* [Task to carry out]: Somewhere below are a line with "Page size: 1275x1650." and a later line with "Identify the document". Output exactly those lines and all lines between them.

* [Available records]:

══════════

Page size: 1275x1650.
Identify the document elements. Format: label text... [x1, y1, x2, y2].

══════════

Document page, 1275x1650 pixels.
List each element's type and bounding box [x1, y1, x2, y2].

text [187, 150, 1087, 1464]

══════════

* [Solution to the exercise]:
Page size: 1275x1650.
Identify the document elements. Format: label text... [x1, y1, x2, y2].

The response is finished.